**Provided data:**

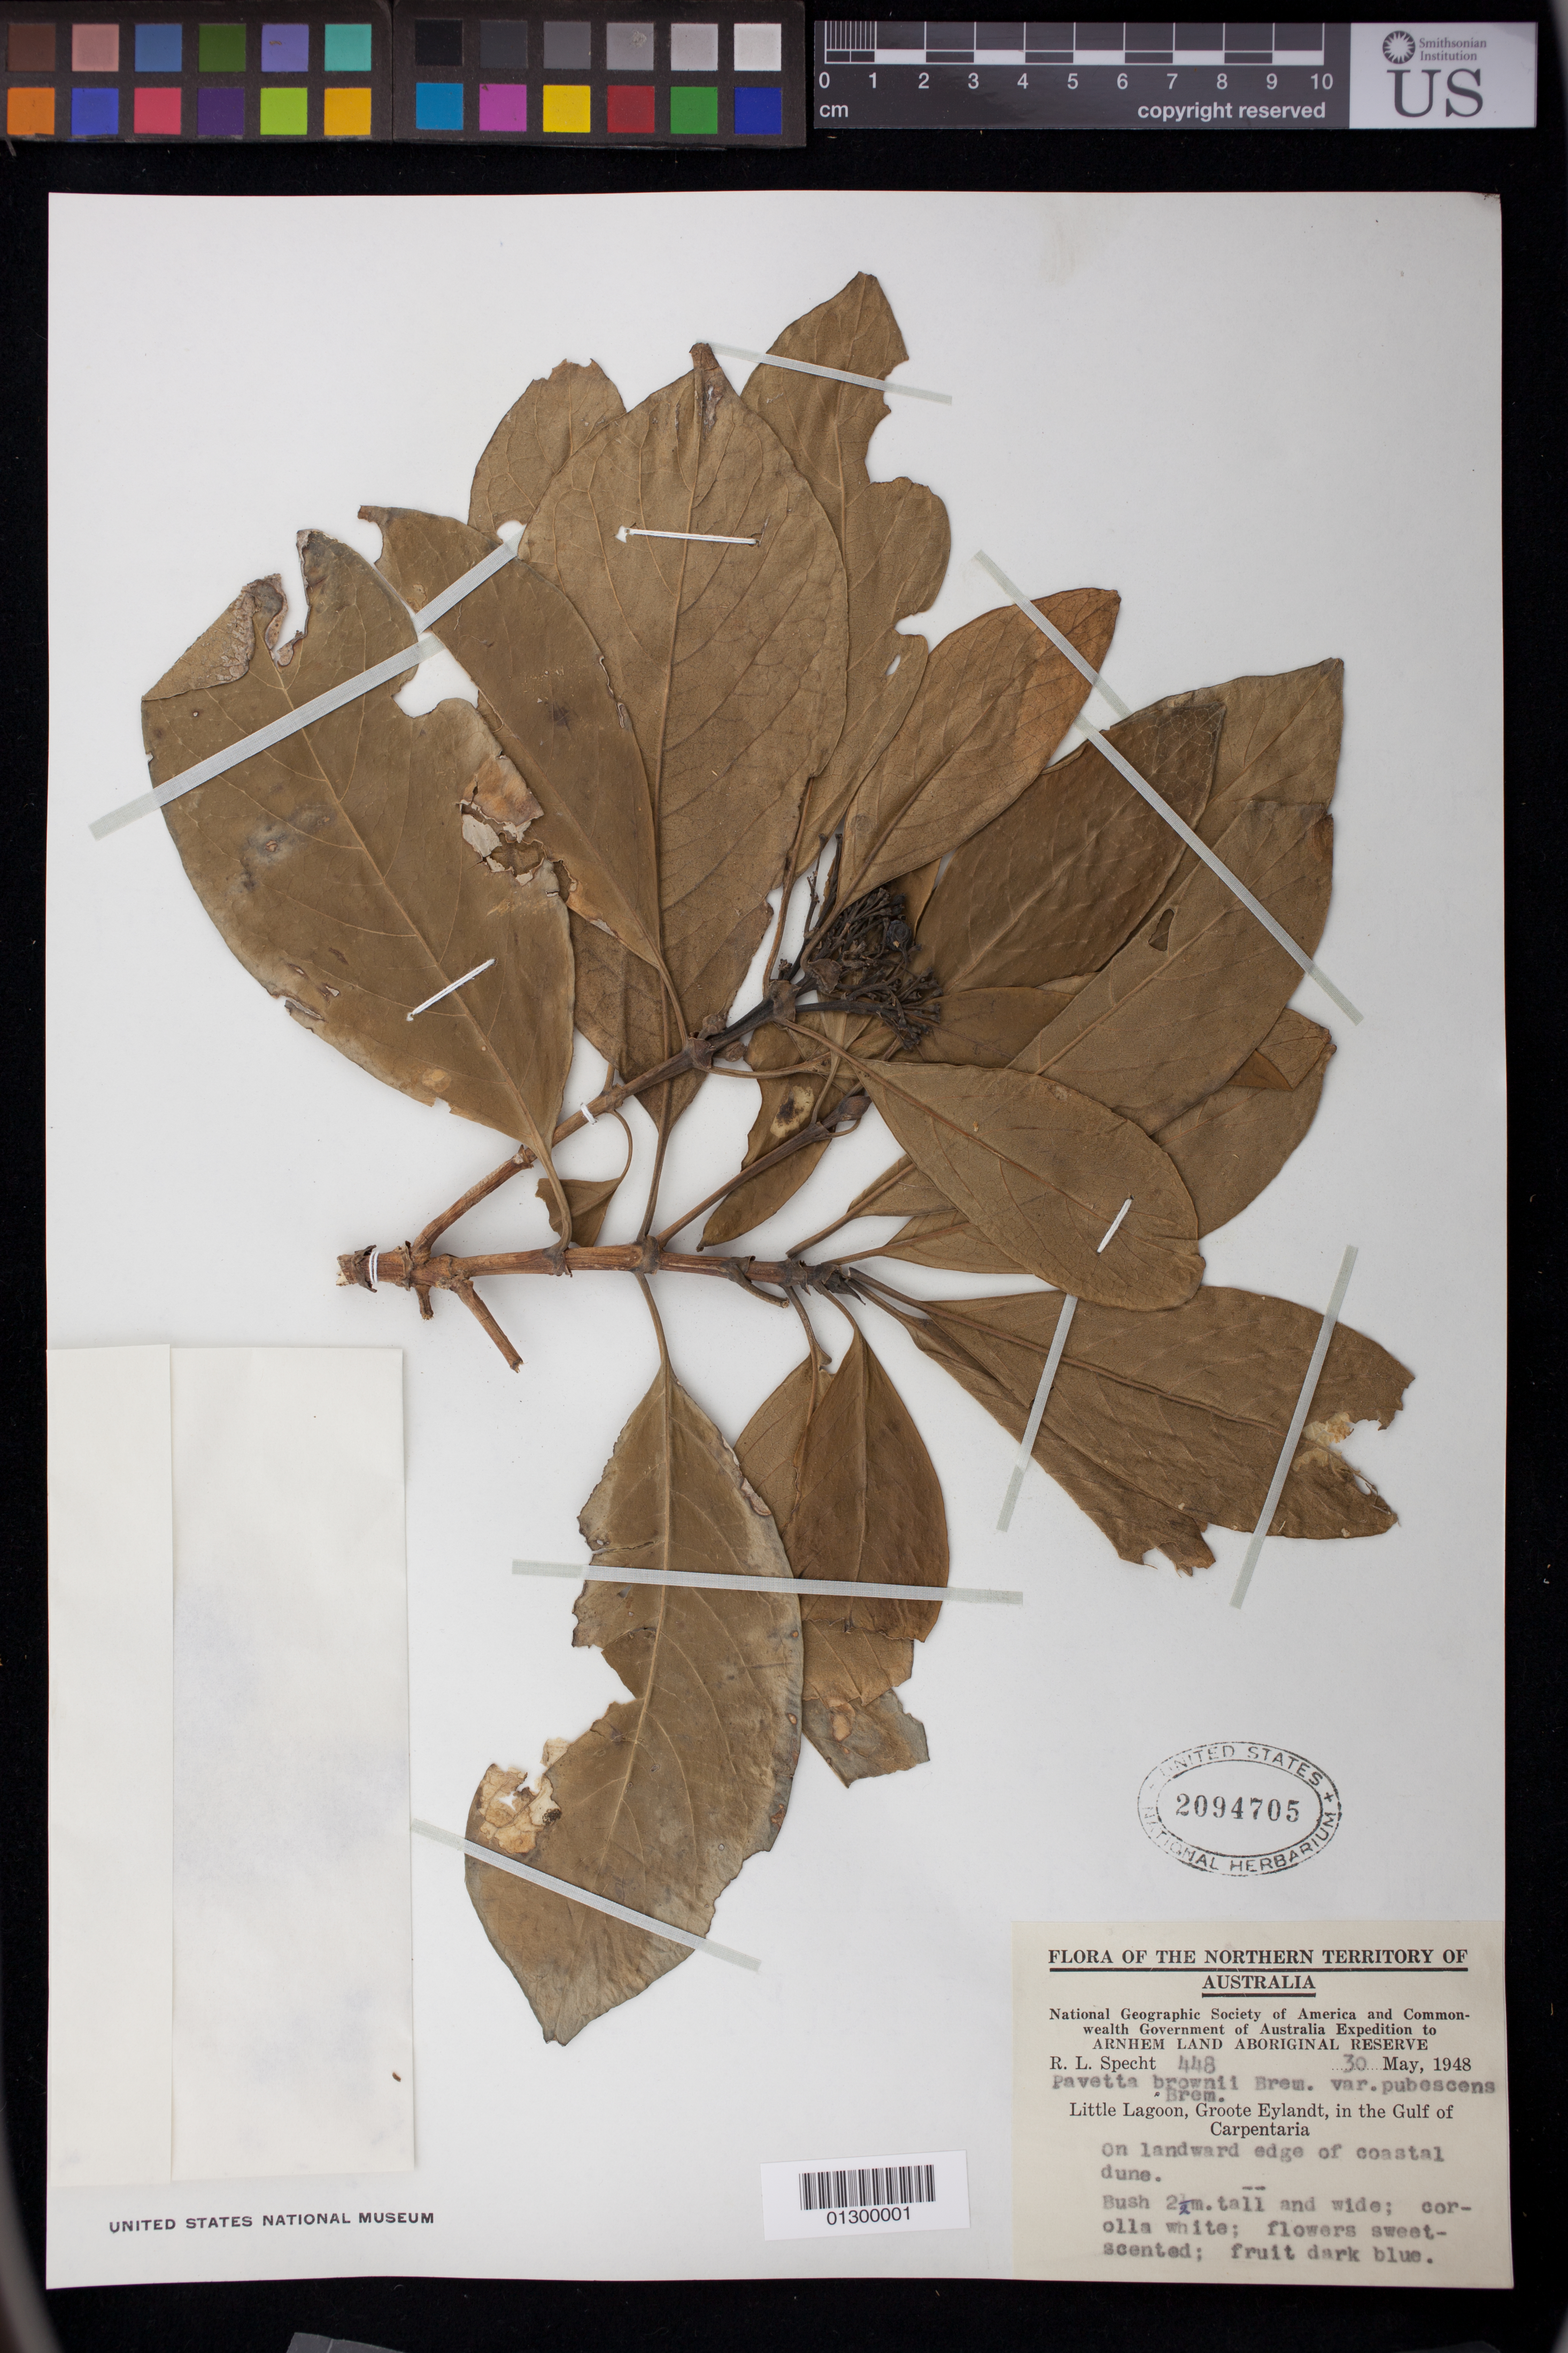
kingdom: Plantae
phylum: Tracheophyta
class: Magnoliopsida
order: Gentianales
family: Rubiaceae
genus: Pavetta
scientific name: Pavetta brownii var. pubescens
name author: Brem.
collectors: R. L. Specht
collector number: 448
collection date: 1948-05-30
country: Australia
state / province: Northern Territory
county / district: East Arnhem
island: Groote Eylandt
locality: Little Lagoon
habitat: On landward edge of coastal dune.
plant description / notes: Bush 2.5 m. tall and wide; corolla white; flowers sweet-scented; fruit dark blue.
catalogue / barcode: US 2094705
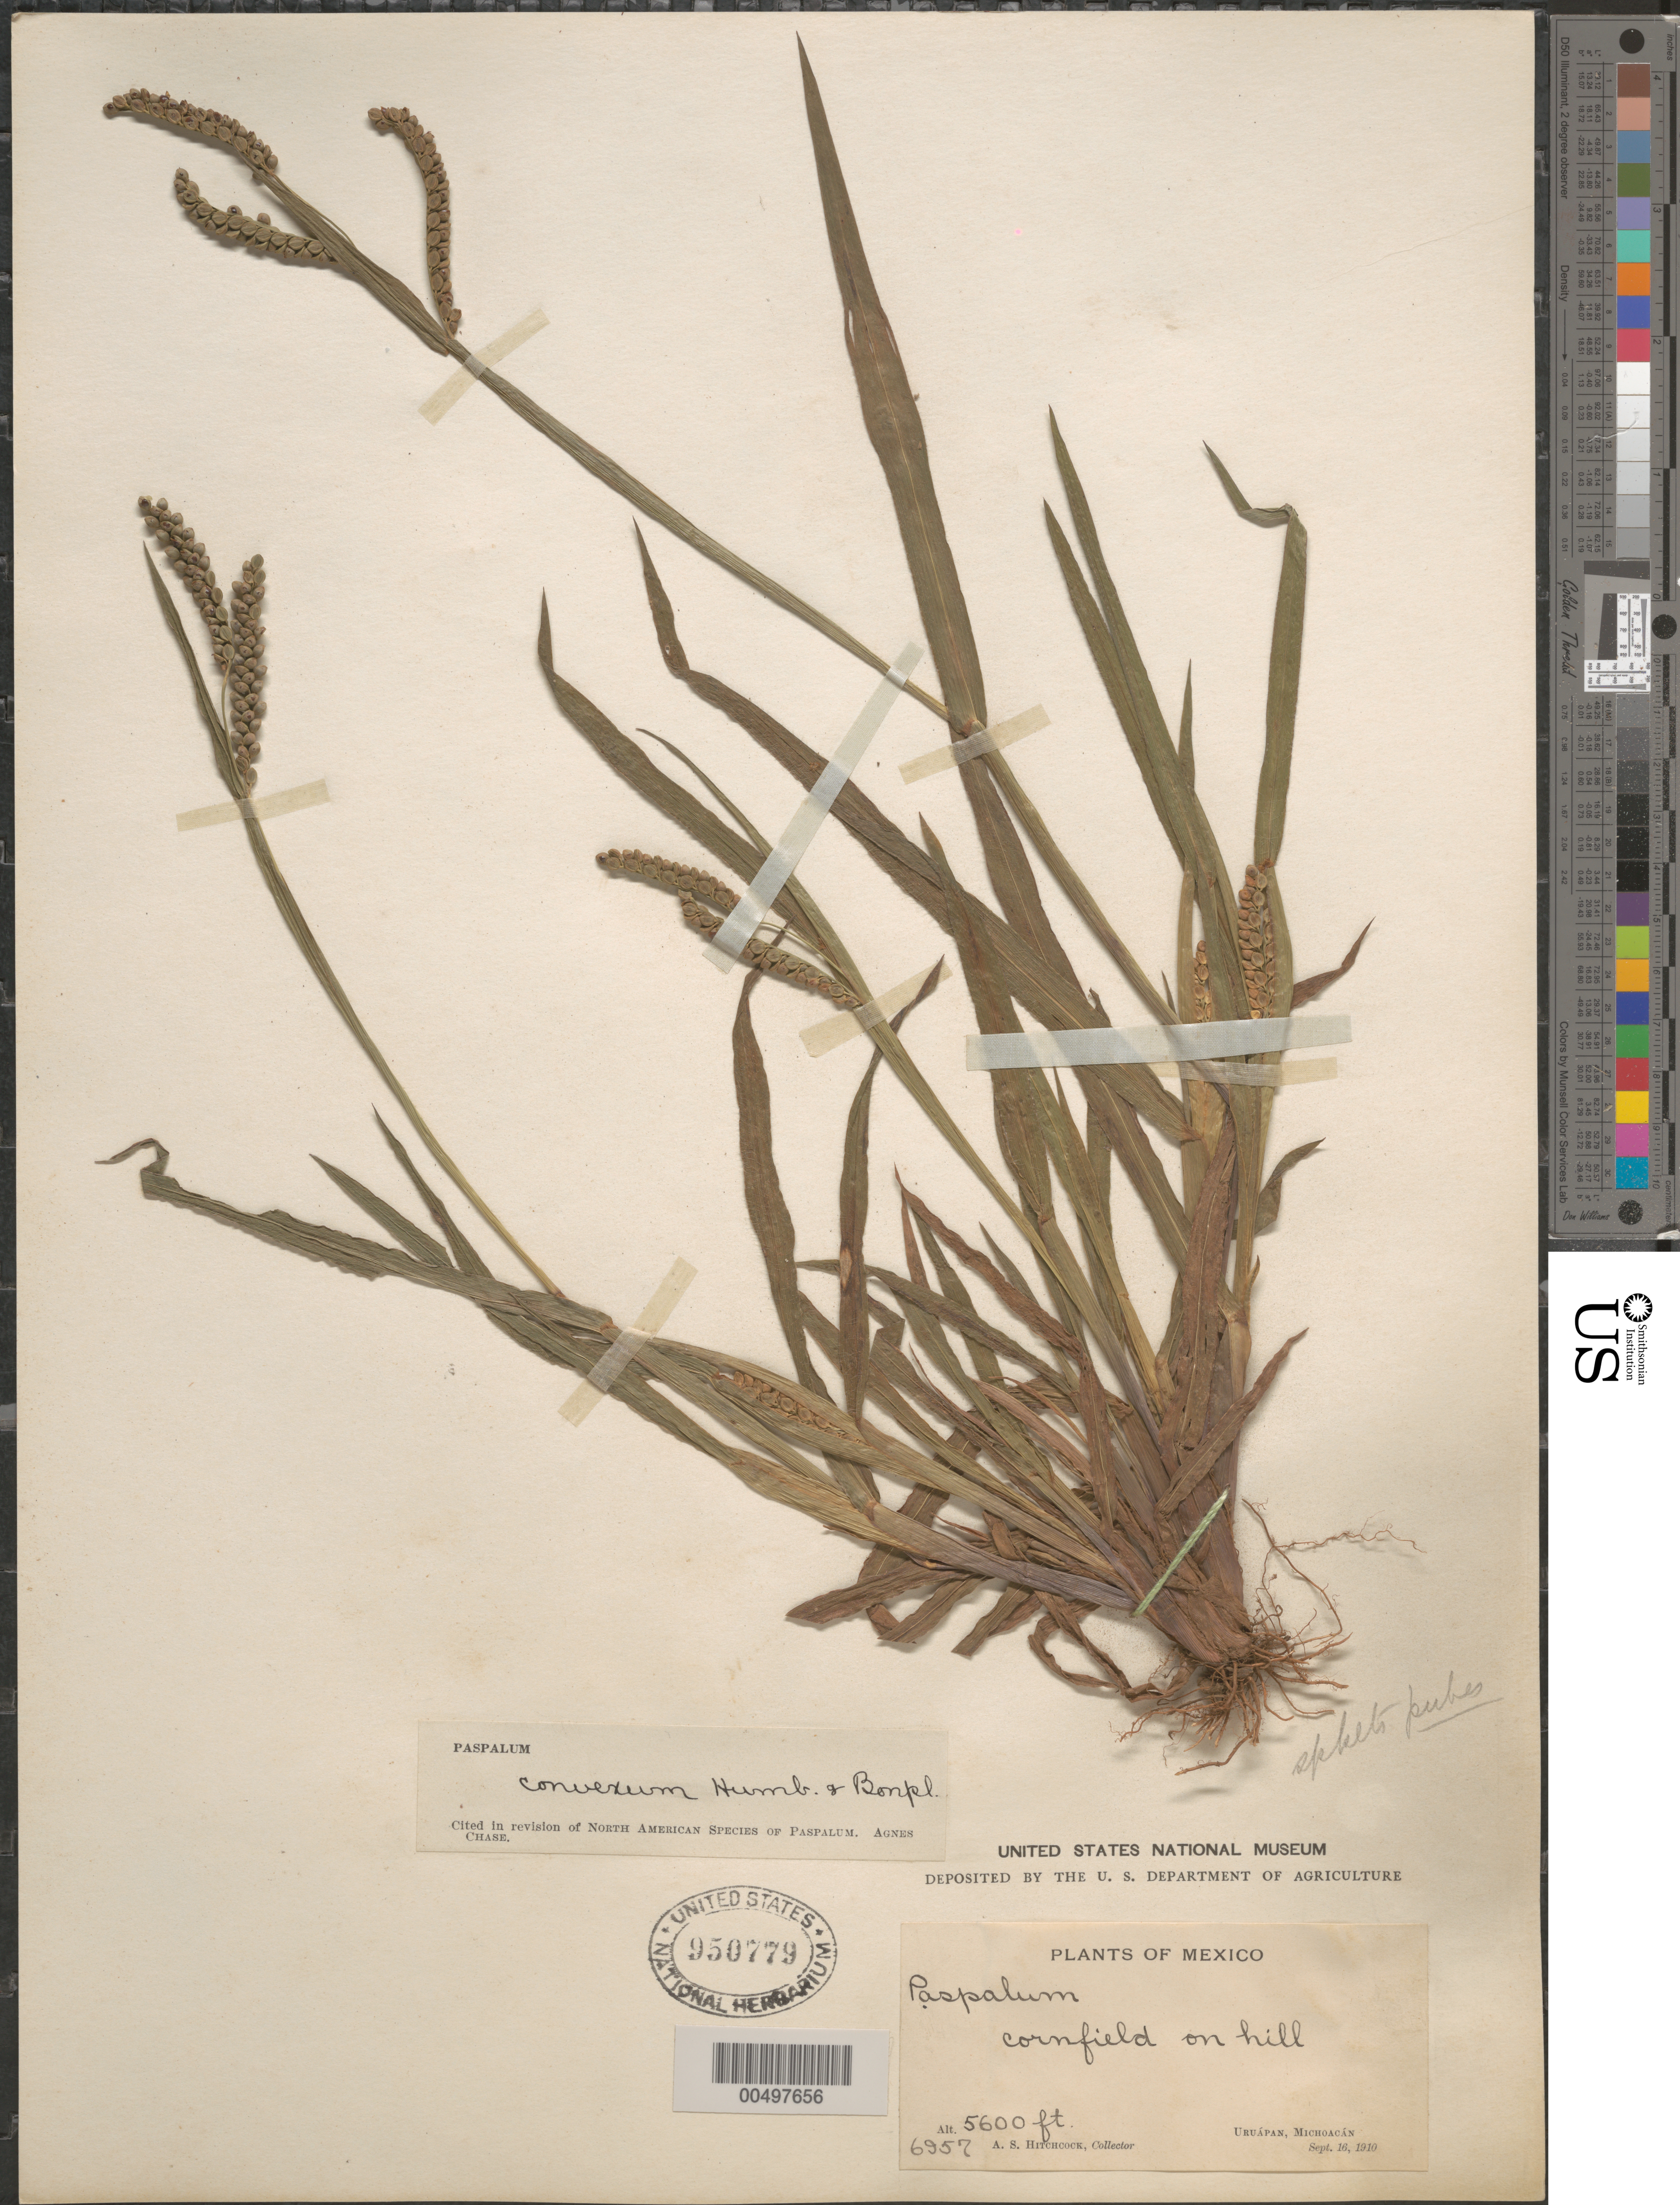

**Your objective:**
Retype the records word for word, beginning at the line that contains "scientific name: Pavetta" and stopping at the end of the records. Leave the pictures out.

**In response:**
scientific name: Pavetta brownii var. pubescens
name author: Brem.
collectors: R. L. Specht
collector number: 448
collection date: 1948-05-30
country: Australia
state / province: Northern Territory
county / district: East Arnhem
island: Groote Eylandt
locality: Little Lagoon
habitat: On landward edge of coastal dune.
plant description / notes: Bush 2.5 m. tall and wide; corolla white; flowers sweet-scented; fruit dark blue.
catalogue / barcode: US 2094705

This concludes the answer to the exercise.